* [Task instructions] Write out every one of the lines below word for word, leaving the pictures out of your answer.

(Data listing)
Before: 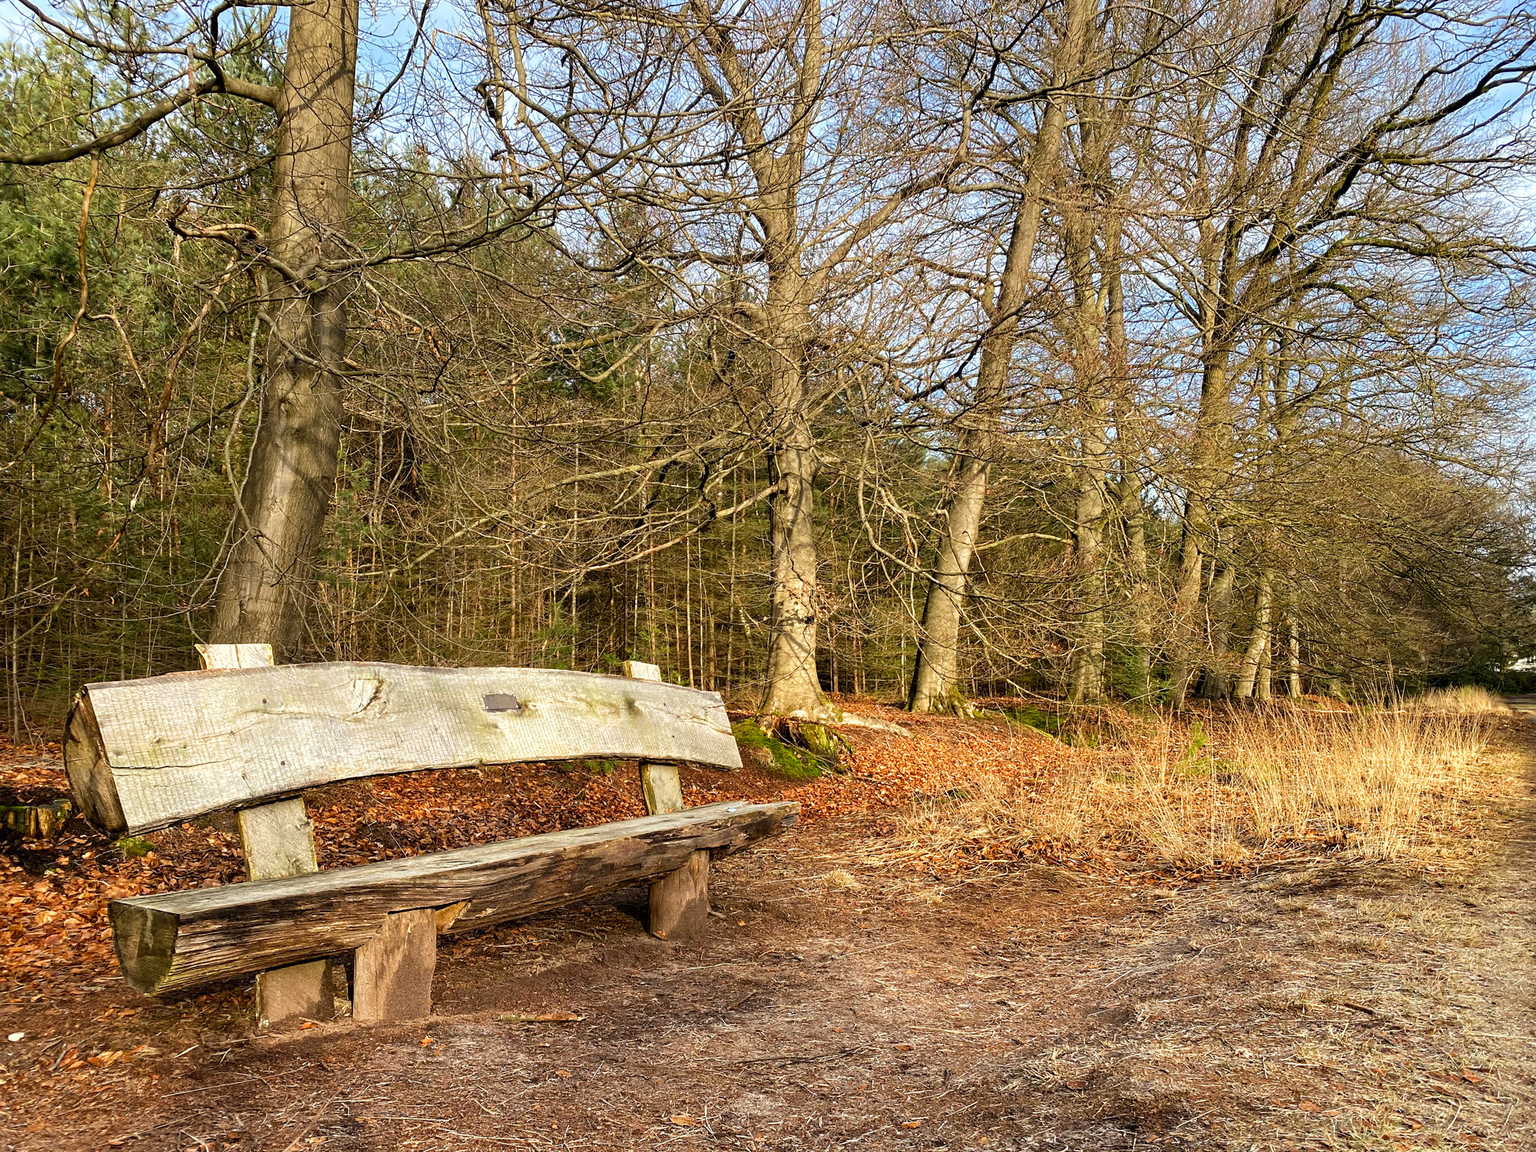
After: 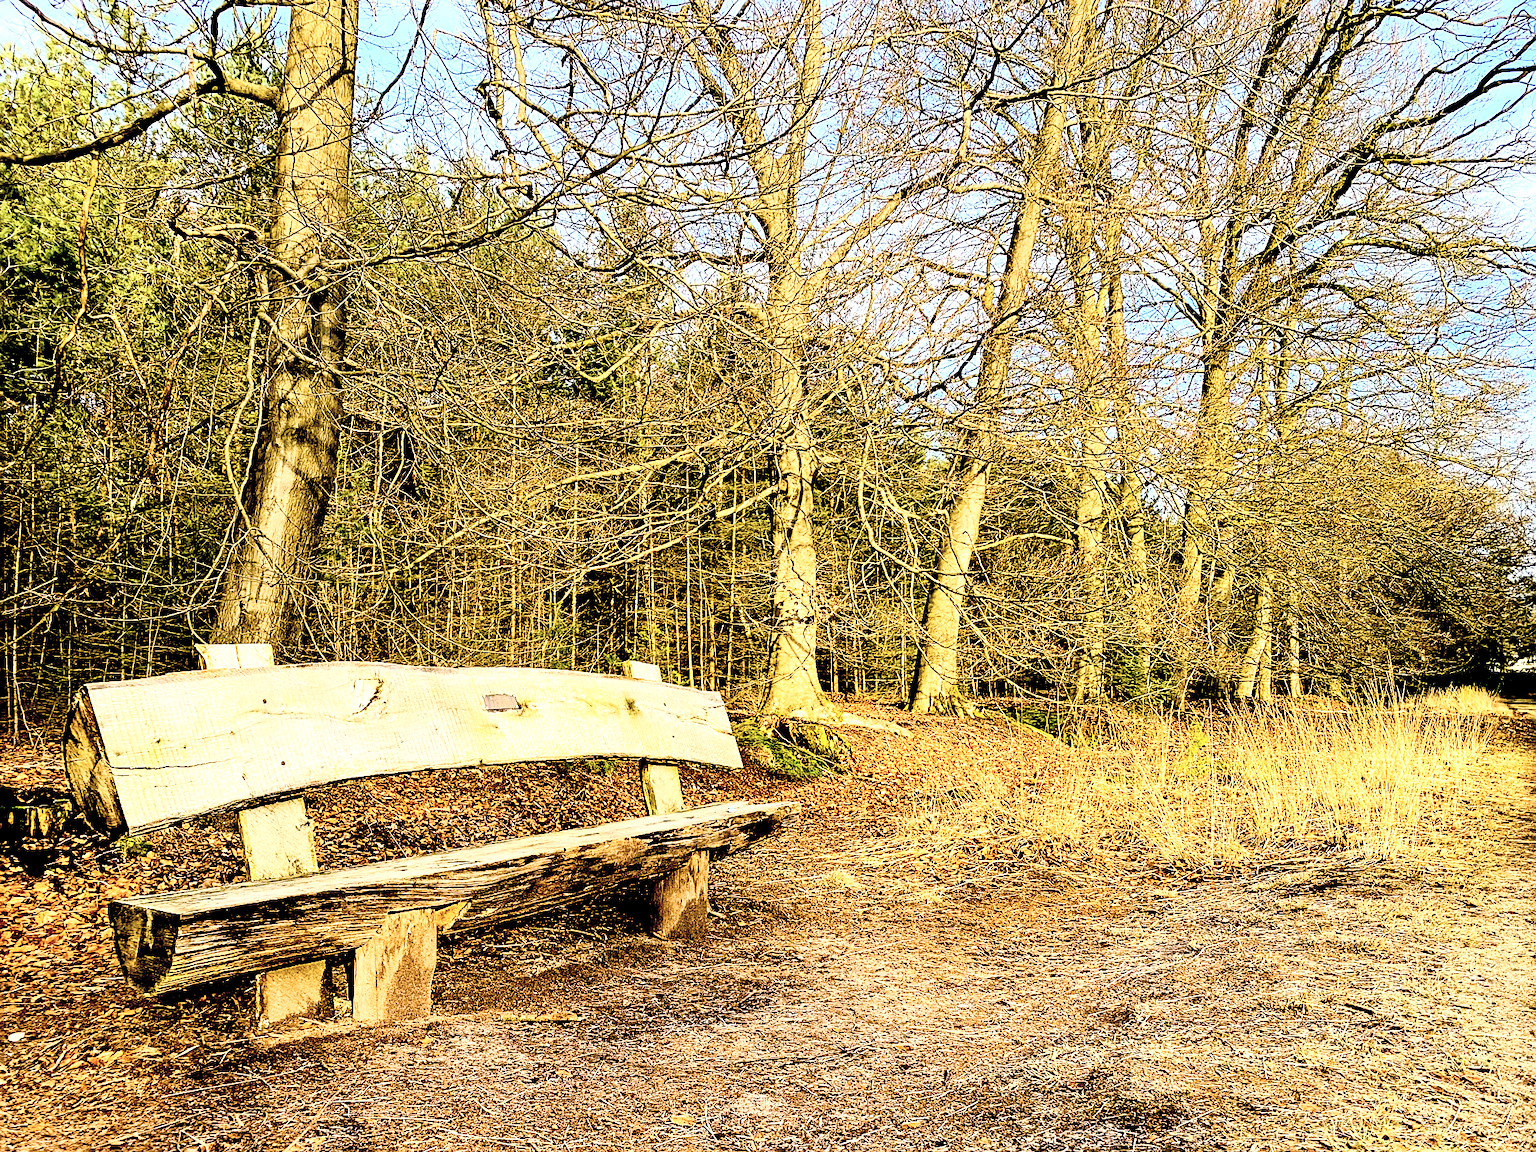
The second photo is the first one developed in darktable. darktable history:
contrast brightness saturation: contrast 0.43, brightness 0.56, saturation -0.19
sharpen: on, module defaults
color balance rgb: linear chroma grading › shadows -2.2%, linear chroma grading › highlights -15%, linear chroma grading › global chroma -10%, linear chroma grading › mid-tones -10%, perceptual saturation grading › global saturation 45%, perceptual saturation grading › highlights -50%, perceptual saturation grading › shadows 30%, perceptual brilliance grading › global brilliance 18%, global vibrance 45%
exposure: black level correction 0.056, compensate highlight preservation false
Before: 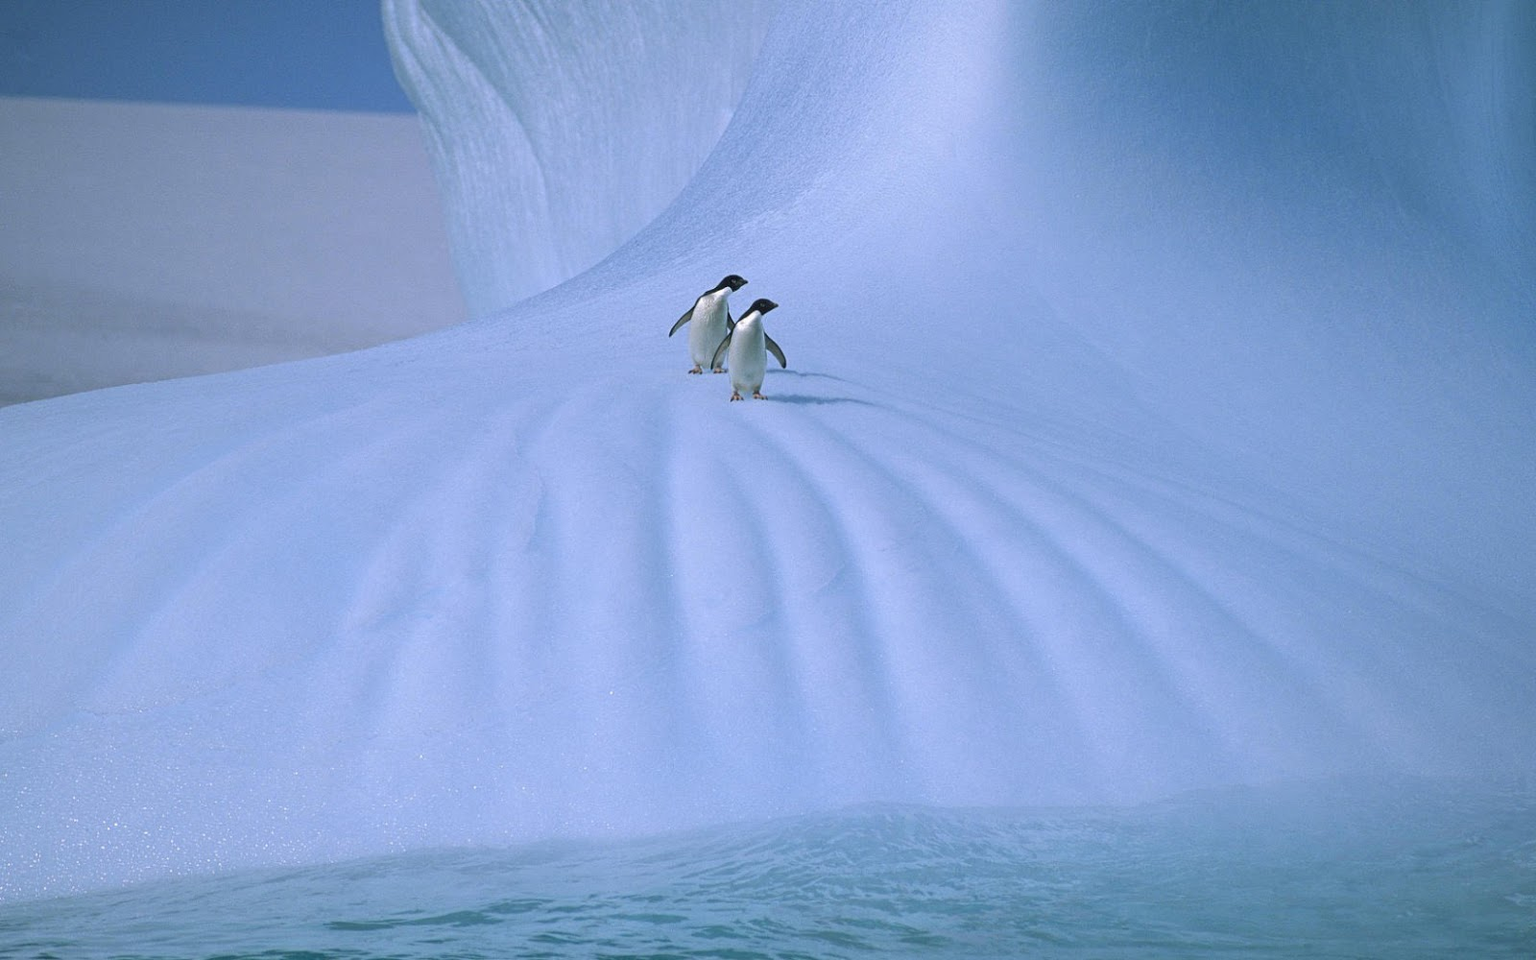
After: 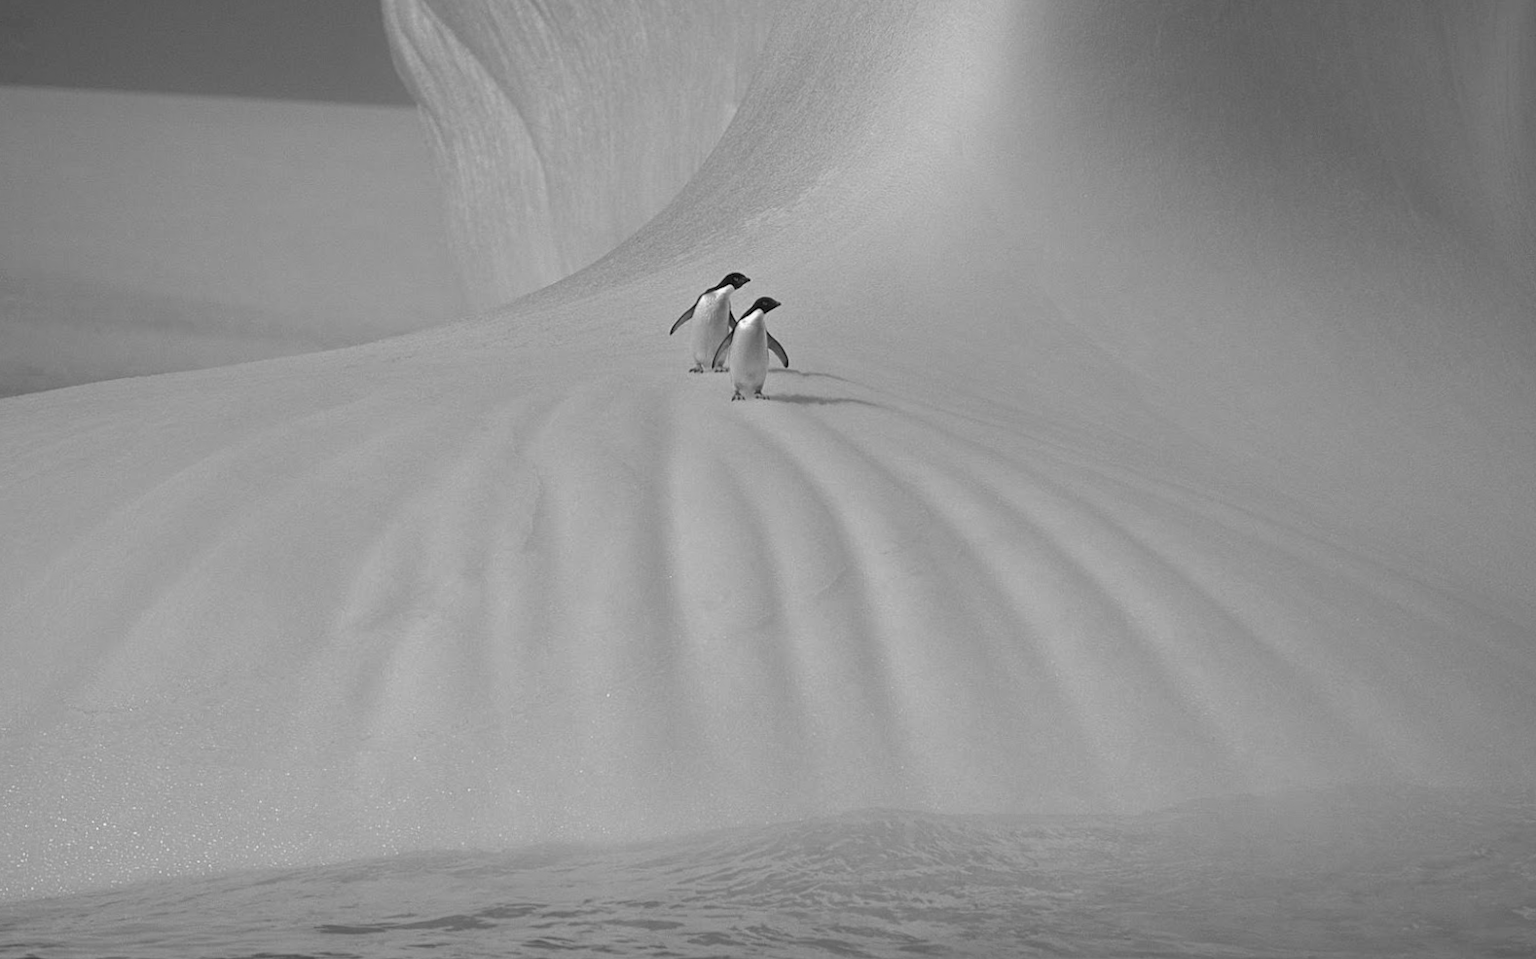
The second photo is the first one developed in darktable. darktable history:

* [Written answer]
Before: 
After: 
The second photo is the first one developed in darktable. darktable history:
contrast brightness saturation: contrast 0.43, brightness 0.56, saturation -0.19
sharpen: on, module defaults
color balance rgb: linear chroma grading › shadows -2.2%, linear chroma grading › highlights -15%, linear chroma grading › global chroma -10%, linear chroma grading › mid-tones -10%, perceptual saturation grading › global saturation 45%, perceptual saturation grading › highlights -50%, perceptual saturation grading › shadows 30%, perceptual brilliance grading › global brilliance 18%, global vibrance 45%
exposure: black level correction 0.056, compensate highlight preservation false
Before: 
After: 
The second photo is the first one developed in darktable. darktable history:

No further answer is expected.